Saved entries
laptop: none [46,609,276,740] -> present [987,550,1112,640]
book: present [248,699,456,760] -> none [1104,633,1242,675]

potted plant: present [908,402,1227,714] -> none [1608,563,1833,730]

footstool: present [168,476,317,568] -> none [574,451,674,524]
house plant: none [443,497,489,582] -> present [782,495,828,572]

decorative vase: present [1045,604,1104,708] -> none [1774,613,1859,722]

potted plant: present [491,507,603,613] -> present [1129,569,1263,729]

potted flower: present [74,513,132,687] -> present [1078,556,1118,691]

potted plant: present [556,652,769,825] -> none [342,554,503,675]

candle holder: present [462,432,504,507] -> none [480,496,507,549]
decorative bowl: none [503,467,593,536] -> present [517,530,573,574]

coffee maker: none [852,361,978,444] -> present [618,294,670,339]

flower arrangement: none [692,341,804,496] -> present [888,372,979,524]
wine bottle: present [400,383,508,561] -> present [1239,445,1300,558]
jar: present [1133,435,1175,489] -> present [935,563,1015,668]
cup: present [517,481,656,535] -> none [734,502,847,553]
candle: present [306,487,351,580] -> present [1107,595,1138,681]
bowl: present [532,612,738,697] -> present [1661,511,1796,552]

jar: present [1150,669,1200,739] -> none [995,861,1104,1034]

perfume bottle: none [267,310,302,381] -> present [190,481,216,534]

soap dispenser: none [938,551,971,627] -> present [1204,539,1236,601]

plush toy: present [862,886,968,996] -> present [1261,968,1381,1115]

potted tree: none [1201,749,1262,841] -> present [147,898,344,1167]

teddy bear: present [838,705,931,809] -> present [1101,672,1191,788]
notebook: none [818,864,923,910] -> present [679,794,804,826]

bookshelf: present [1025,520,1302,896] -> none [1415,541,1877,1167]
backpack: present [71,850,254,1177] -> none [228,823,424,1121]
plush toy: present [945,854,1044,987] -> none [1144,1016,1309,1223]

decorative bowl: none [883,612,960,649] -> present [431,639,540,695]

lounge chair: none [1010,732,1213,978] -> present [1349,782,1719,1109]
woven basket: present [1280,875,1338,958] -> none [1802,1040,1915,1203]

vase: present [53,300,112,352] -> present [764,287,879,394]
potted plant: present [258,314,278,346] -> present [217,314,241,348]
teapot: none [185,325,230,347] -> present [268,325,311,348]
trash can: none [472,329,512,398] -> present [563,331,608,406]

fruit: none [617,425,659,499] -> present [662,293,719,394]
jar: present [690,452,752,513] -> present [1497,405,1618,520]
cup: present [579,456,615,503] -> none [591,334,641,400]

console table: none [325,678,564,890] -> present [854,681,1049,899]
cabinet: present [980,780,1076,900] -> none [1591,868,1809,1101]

Goal of the exercise:
Reproduce exactly the entries above, limited to the lines from the one with "decorative vase: present" through the one with "potted plant: present [556,652,769,825]", both included.

Problem solution:
decorative vase: present [1045,604,1104,708] -> none [1774,613,1859,722]

potted plant: present [491,507,603,613] -> present [1129,569,1263,729]

potted flower: present [74,513,132,687] -> present [1078,556,1118,691]

potted plant: present [556,652,769,825] -> none [342,554,503,675]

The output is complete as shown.